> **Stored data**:
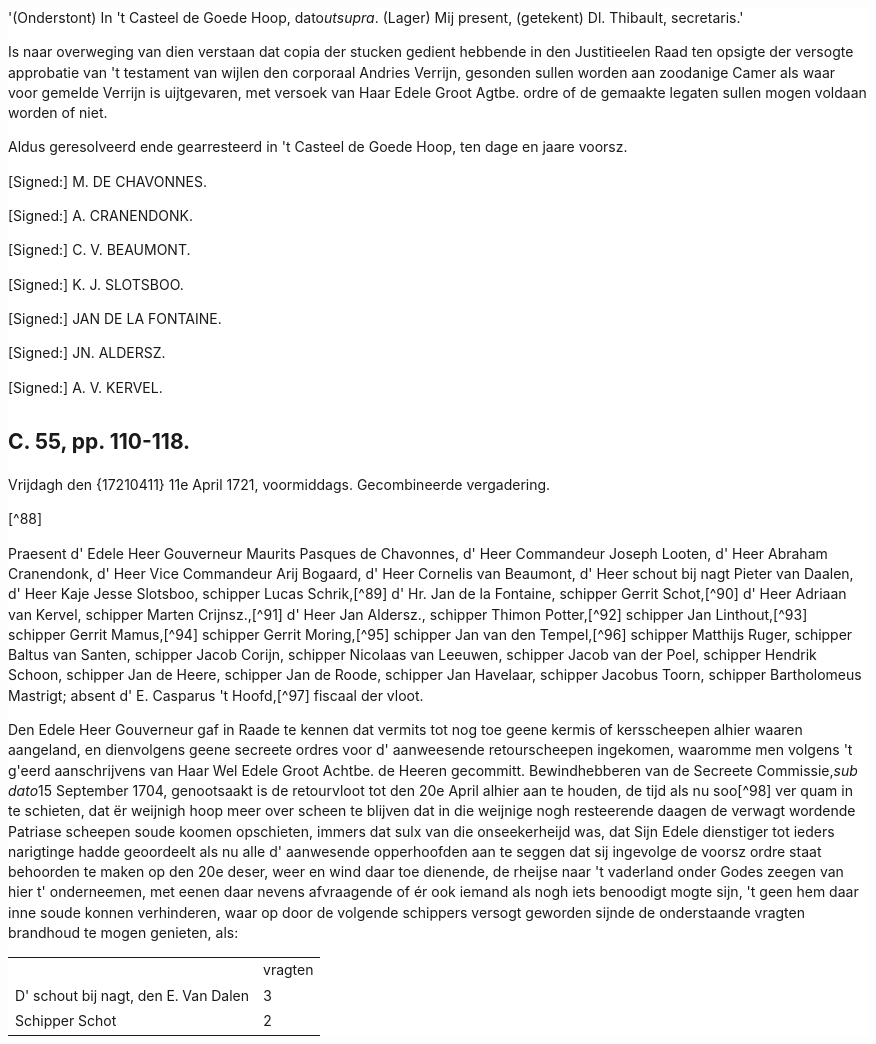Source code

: 
'(Onderstont) In 't Casteel de Goede Hoop, dato*utsupra*. (Lager) Mij present, (getekent) Dl. Thibault, secretaris.'

Is naar overweging van dien verstaan dat copia der stucken gedient hebbende in den Justitieelen Raad ten opsigte der versogte approbatie van 't testament van wijlen den corporaal Andries Verrijn, gesonden sullen worden aan zoodanige Camer als waar voor gemelde Verrijn is uijtgevaren, met versoek van Haar Edele Groot Agtbe. ordre of de gemaakte legaten sullen mogen voldaan worden of niet.

Aldus geresolveerd ende gearresteerd in 't Casteel de Goede Hoop, ten dage en jaare voorsz.

[Signed:] M. DE CHAVONNES.

[Signed:] A. CRANENDONK.

[Signed:] C. V. BEAUMONT.

[Signed:] K. J. SLOTSBOO.

[Signed:] JAN DE LA FONTAINE.

[Signed:] JN. ALDERSZ.

[Signed:] A. V. KERVEL.

## C. 55, pp. 110-118.

Vrijdagh den {17210411} 11e April 1721, voormiddags. Gecombineerde vergadering.

[^88] 

Praesent d' Edele Heer Gouverneur Maurits Pasques de Chavonnes, d' Heer Commandeur Joseph Looten, d' Heer Abraham Cranendonk, d' Heer Vice Commandeur Arij Bogaard, d' Heer Cornelis van Beaumont, d' Heer schout bij nagt Pieter van Daalen, d' Heer Kaje Jesse Slotsboo, schipper Lucas Schrik,[^89] d' Hr. Jan de la Fontaine, schipper Gerrit Schot,[^90] d' Heer Adriaan van Kervel, schipper Marten Crijnsz.,[^91] d' Heer Jan Aldersz., schipper Thimon Potter,[^92] schipper Jan Linthout,[^93] schipper Gerrit Mamus,[^94] schipper Gerrit Moring,[^95] schipper Jan van den Tempel,[^96] schipper Matthijs Ruger, schipper Baltus van Santen, schipper Jacob Corijn, schipper Nicolaas van Leeuwen, schipper Jacob van der Poel, schipper Hendrik Schoon, schipper Jan de Heere, schipper Jan de Roode, schipper Jan Havelaar, schipper Jacobus Toorn, schipper Bartholomeus Mastrigt; absent d' E. Casparus 't Hoofd,[^97] fiscaal der vloot.

Den Edele Heer Gouverneur gaf in Raade te kennen dat vermits tot nog toe geene kermis of kersscheepen alhier waaren aangeland, en dienvolgens geene secreete ordres voor d' aanweesende retourscheepen ingekomen, waaromme men volgens 't g'eerd aanschrijvens van Haar Wel Edele Groot Achtbe. de Heeren gecommitt. Bewindhebberen van de Secreete Commissie,*sub dato*15 September 1704, genootsaakt is de retourvloot tot den 20e April alhier aan te houden, de tijd als nu soo[^98] ver quam in te schieten, dat ër weijnigh hoop meer over scheen te blijven dat in die weijnige nogh resteerende daagen de verwagt wordende Patriase scheepen soude koomen opschieten, immers dat sulx van die onseekerheijd was, dat Sijn Edele dienstiger tot ieders narigtinge hadde geoordeelt als nu alle d' aanwesende opperhoofden aan te seggen dat sij ingevolge de voorsz ordre staat behoorden te maken op den 20e deser, weer en wind daar toe dienende, de rheijse naar 't vaderland onder Godes zeegen van hier t' onderneemen, met eenen daar nevens afvraagende of ér ook iemand als nogh iets benoodigt mogte sijn, 't geen hem daar inne soude konnen verhinderen, waar op door de volgende schippers versogt geworden sijnde de onderstaande vragten brandhoud te mogen genieten, als:

<table>
  <tbody>
    <tr>
      <td>&nbsp;</td>
      <td>vragten</td>
    </tr>
    <tr>
      <td>D' schout bij nagt, den E. Van Dalen</td>
      <td>3</td>
    </tr>
    <tr>
      <td>Schipper Schot</td>
      <td>2</td>
    </tr>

> **Problem requirements**:
Using the records above, find and show each line with the string "Heer".

> **Solution to the problem**:
Praesent d' Edele Heer Gouverneur Maurits Pasques de Chavonnes, d' Heer Commandeur Joseph Looten, d' Heer Abraham Cranendonk, d' Heer Vice Commandeur Arij Bogaard, d' Heer Cornelis van Beaumont, d' Heer schout bij nagt Pieter van Daalen, d' Heer Kaje Jesse Slotsboo, schipper Lucas Schrik,[^89] d' Hr. Jan de la Fontaine, schipper Gerrit Schot,[^90] d' Heer Adriaan van Kervel, schipper Marten Crijnsz.,[^91] d' Heer Jan Aldersz., schipper Thimon Potter,[^92] schipper Jan Linthout,[^93] schipper Gerrit Mamus,[^94] schipper Gerrit Moring,[^95] schipper Jan van den Tempel,[^96] schipper Matthijs Ruger, schipper Baltus van Santen, schipper Jacob Corijn, schipper Nicolaas van Leeuwen, schipper Jacob van der Poel, schipper Hendrik Schoon, schipper Jan de Heere, schipper Jan de Roode, schipper Jan Havelaar, schipper Jacobus Toorn, schipper Bartholomeus Mastrigt; absent d' E. Casparus 't Hoofd,[^97] fiscaal der vloot.
Den Edele Heer Gouverneur gaf in Raade te kennen dat vermits tot nog toe geene kermis of kersscheepen alhier waaren aangeland, en dienvolgens geene secreete ordres voor d' aanweesende retourscheepen ingekomen, waaromme men volgens 't g'eerd aanschrijvens van Haar Wel Edele Groot Achtbe. de Heeren gecommitt. Bewindhebberen van de Secreete Commissie,*sub dato*15 September 1704, genootsaakt is de retourvloot tot den 20e April alhier aan te houden, de tijd als nu soo[^98] ver quam in te schieten, dat ër weijnigh hoop meer over scheen te blijven dat in die weijnige nogh resteerende daagen de verwagt wordende Patriase scheepen soude koomen opschieten, immers dat sulx van die onseekerheijd was, dat Sijn Edele dienstiger tot ieders narigtinge hadde geoordeelt als nu alle d' aanwesende opperhoofden aan te seggen dat sij ingevolge de voorsz ordre staat behoorden te maken op den 20e deser, weer en wind daar toe dienende, de rheijse naar 't vaderland onder Godes zeegen van hier t' onderneemen, met eenen daar nevens afvraagende of ér ook iemand als nogh iets benoodigt mogte sijn, 't geen hem daar inne soude konnen verhinderen, waar op door de volgende schippers versogt geworden sijnde de onderstaande vragten brandhoud te mogen genieten, als:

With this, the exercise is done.